▸ The task
Where an image appears in the data, omit it and reproduce the rest exactly.

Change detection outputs
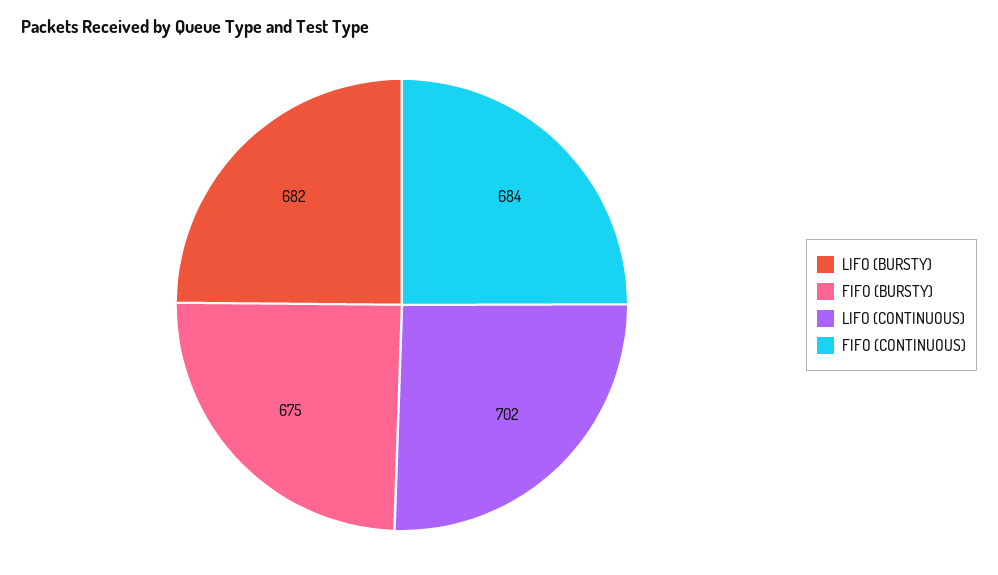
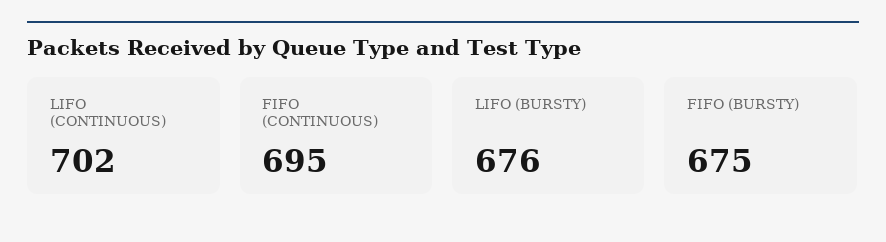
LIFO (BURSTY): 682 -> 676
FIFO (CONTINUOUS): 684 -> 695

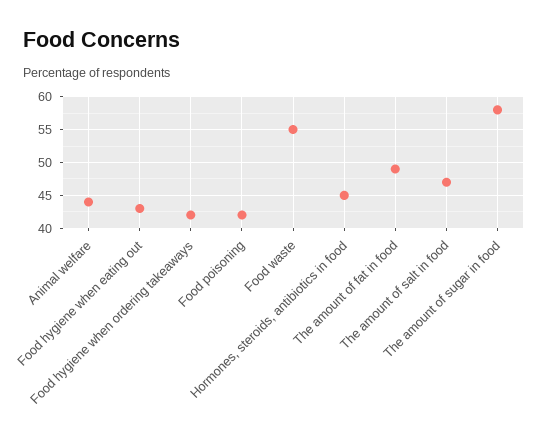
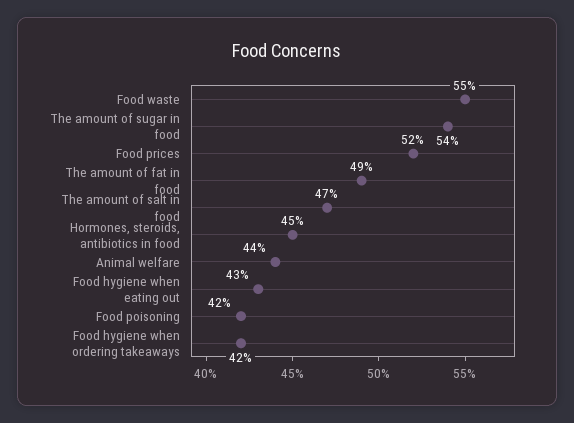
The amount of sugar in food: 58 -> 54
Food prices: none -> 52

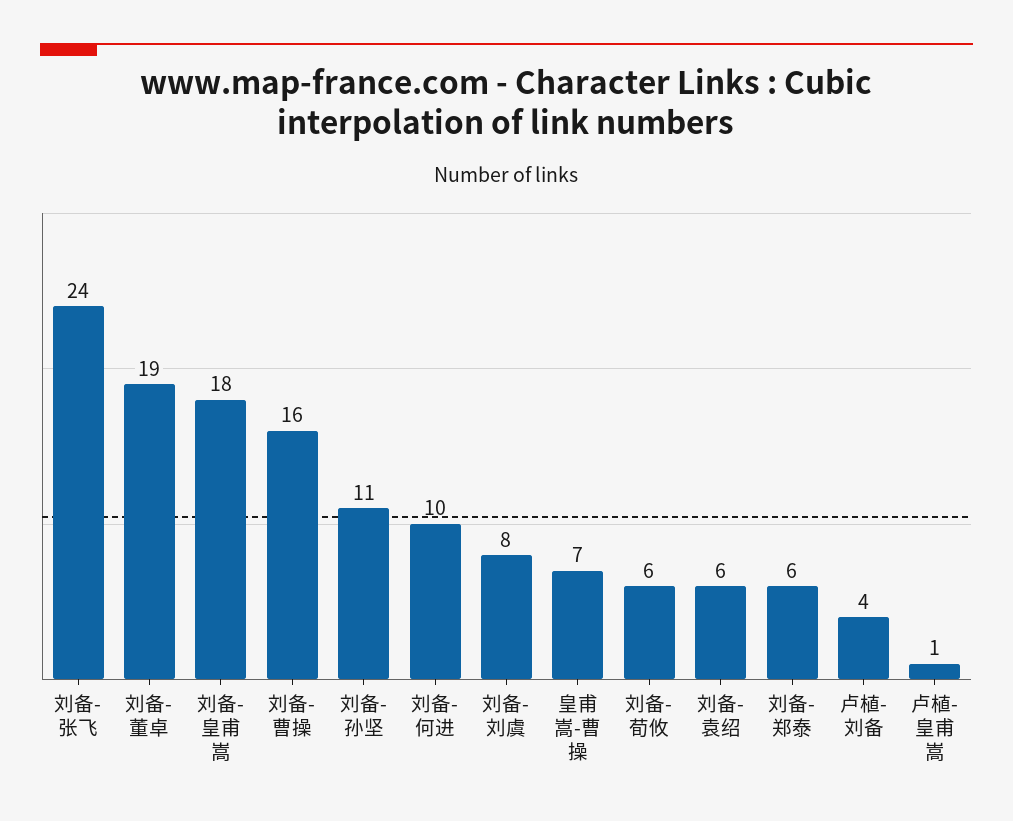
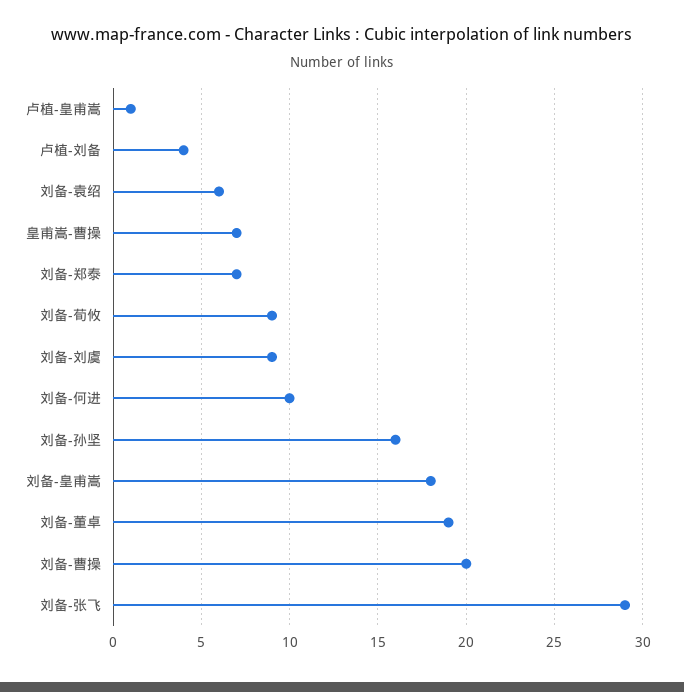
刘备-张飞: 24 -> 29
刘备-曹操: 16 -> 20
刘备-孙坚: 11 -> 16
刘备-刘虞: 8 -> 9
刘备-荀攸: 6 -> 9
刘备-郑泰: 6 -> 7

▸ Completed task
LIFO (BURSTY): 682 -> 676
FIFO (CONTINUOUS): 684 -> 695

The amount of sugar in food: 58 -> 54
Food prices: none -> 52

刘备-张飞: 24 -> 29
刘备-曹操: 16 -> 20
刘备-孙坚: 11 -> 16
刘备-刘虞: 8 -> 9
刘备-荀攸: 6 -> 9
刘备-郑泰: 6 -> 7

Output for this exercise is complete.